§ **PROBLEM STATEMENT**: Write out exactly the lines below that run from the one containing "Nama generik" through the one containing "Status preskripsi", both included, with no other lines.

§ **SUPPLIED RECORDS**:
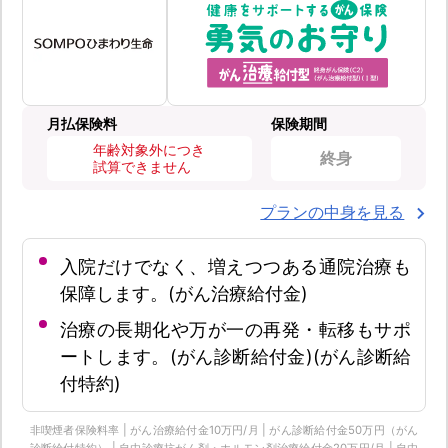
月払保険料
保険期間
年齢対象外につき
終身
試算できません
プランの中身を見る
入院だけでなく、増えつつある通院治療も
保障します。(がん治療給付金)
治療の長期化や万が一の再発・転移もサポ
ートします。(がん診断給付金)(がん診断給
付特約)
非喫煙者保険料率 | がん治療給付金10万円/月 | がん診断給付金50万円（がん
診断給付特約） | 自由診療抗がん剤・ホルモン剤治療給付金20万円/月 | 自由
---
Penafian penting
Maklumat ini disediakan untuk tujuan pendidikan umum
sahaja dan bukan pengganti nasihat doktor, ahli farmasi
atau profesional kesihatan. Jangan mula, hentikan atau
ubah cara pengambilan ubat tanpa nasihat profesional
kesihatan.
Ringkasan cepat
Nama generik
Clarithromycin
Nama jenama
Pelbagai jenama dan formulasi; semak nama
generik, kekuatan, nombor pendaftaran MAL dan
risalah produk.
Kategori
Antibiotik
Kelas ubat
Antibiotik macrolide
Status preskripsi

§ **EXERCISE OUTPUT**:
Nama generik
Clarithromycin
Nama jenama
Pelbagai jenama dan formulasi; semak nama
generik, kekuatan, nombor pendaftaran MAL dan
risalah produk.
Kategori
Antibiotik
Kelas ubat
Antibiotik macrolide
Status preskripsi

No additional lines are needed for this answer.